= Repetition code =

Simple but inefficient error-correcting code

In coding theory, the repetition code is one of the most basic linear error-correcting codes. In order to transmit a message over a noisy channel that may corrupt the transmission in a few places, the idea of the repetition code is to just repeat the message several times. The hope is that the channel corrupts only a minority of these repetitions. This way, the receiver will notice that a transmission error occurred since the received data stream is not the repetition of a single message, and moreover, the receiver can recover the original message by looking at the received message in the data stream that occurs most often.

Because of the bad error correcting performance coupled with the low code rate (ratio between useful information symbols and actual transmitted symbols), other error correction codes are preferred in most cases. The chief attraction of the repetition code is the ease of implementation.

==Code parameters==
In the case of a binary repetition code, there exist two code words - all ones and all zeros - which have a length of $n$. Therefore, the minimum Hamming distance of the code equals its length $n$. This gives the repetition code an error correcting capacity of $\tfrac{n-1}{2}$ (i.e. it will correct up to $\tfrac{n-1}{2}$ errors in any code word).

If the length of a binary repetition code is odd, then it's a perfect code. The binary repetition code of length n is equivalent to the (n, 1)-Hamming code. A (n, 1) BCH code is also a repetition code.

==Example==
Consider a binary repetition code of length 3. The user wants to transmit the information bits 101. Then the encoding maps each bit either to the all ones or all zeros code word, so we get the 111 000 111, which will be transmitted.

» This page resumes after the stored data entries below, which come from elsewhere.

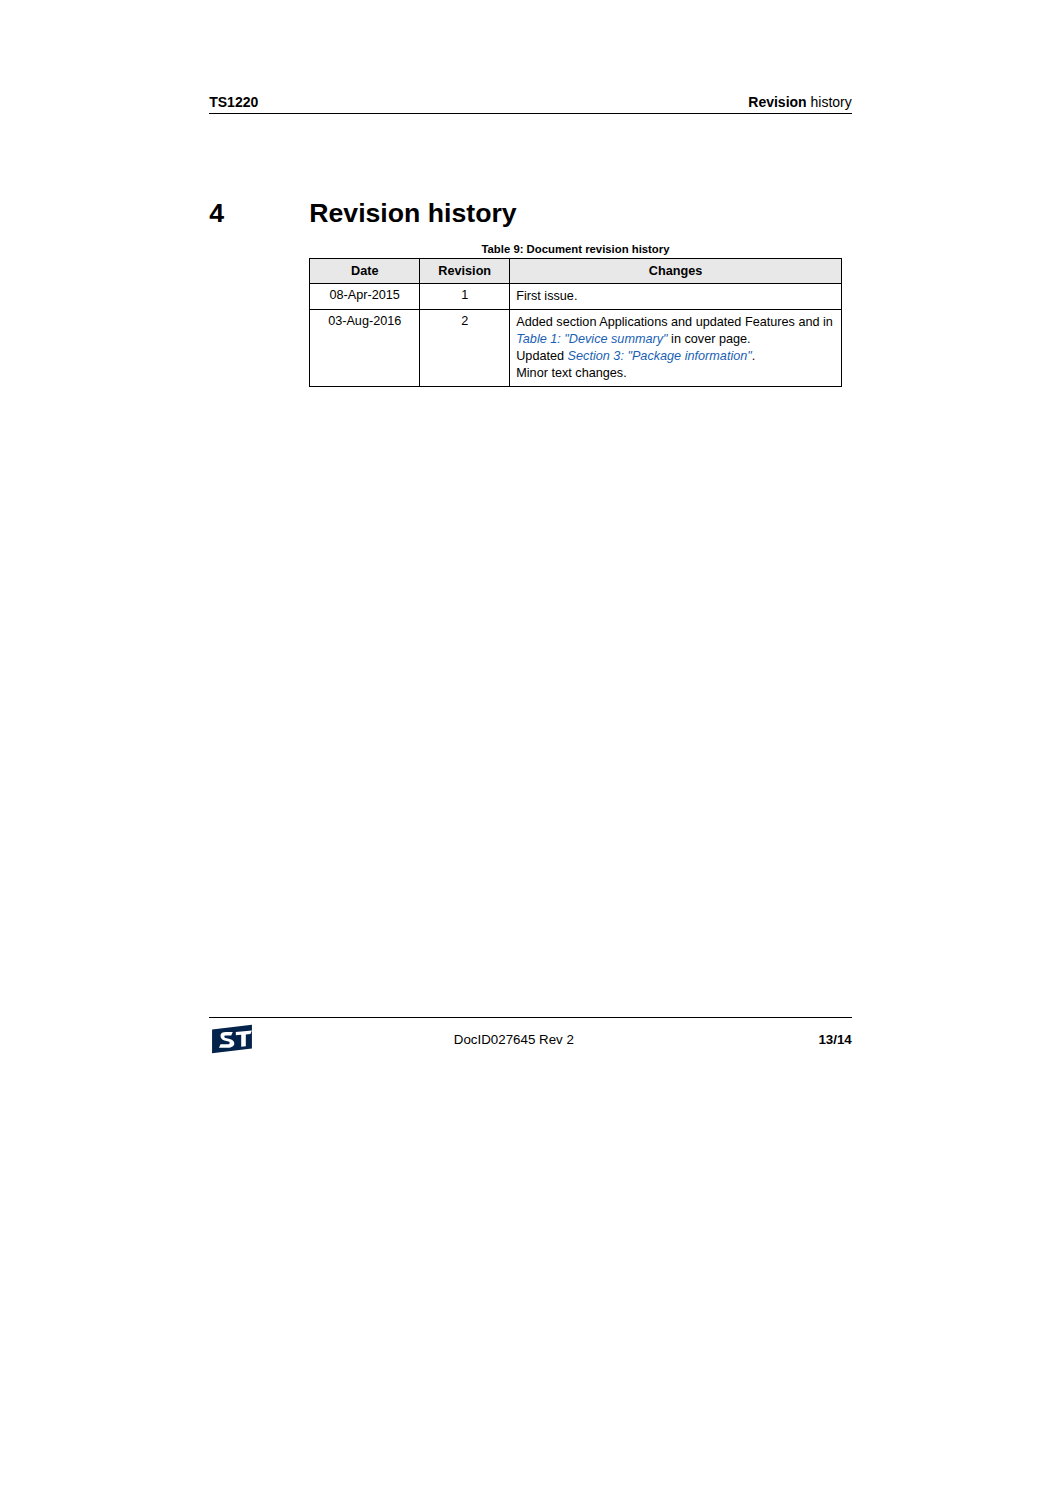TS1220
Revision history
4
Revision history
Table 9: Document revision history
| Date | Revision | Changes |
| --- | --- | --- |
| 08-Apr-2015 | 1 | First issue. |
| 03-Aug-2016 | 2 | Added section Applications and updated Features and in Table 1: "Device summary" in cover page. Updated Section 3: "Package information" . Minor text changes. |
DocID027645 Rev 2
13/14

Let's say three errors corrupt the transmitted bits and the received sequence is 111 010 100. Decoding is usually done by a simple majority decision for each code word. That leads us to 100 as the decoded information bits, because in the first and second code word occurred less than two errors, so the majority of the bits are correct. But in the third code word two bits are corrupted, which results in an erroneous information bit, since two errors lie above the error correcting capacity.

==Applications==
Despite their poor performance as stand-alone codes, use in Turbo code-like iteratively decoded concatenated coding schemes, such as repeat-accumulate (RA) and accumulate-repeat-accumulate (ARA) codes, allows for surprisingly good error correction performance.

Repetition codes are one of the few known codes whose code rate can be automatically adjusted to varying channel capacity, by sending more or less parity information as required to overcome the channel noise, and it is the only such code known for non-erasure channels. Practical adaptive codes for erasure channels have been invented only recently, and are known as fountain codes.

Some UARTs, such as the ones used in the FlexRay protocol, use a majority filter to ignore brief noise spikes. This spike-rejection filter can be seen as a kind of repetition decoder.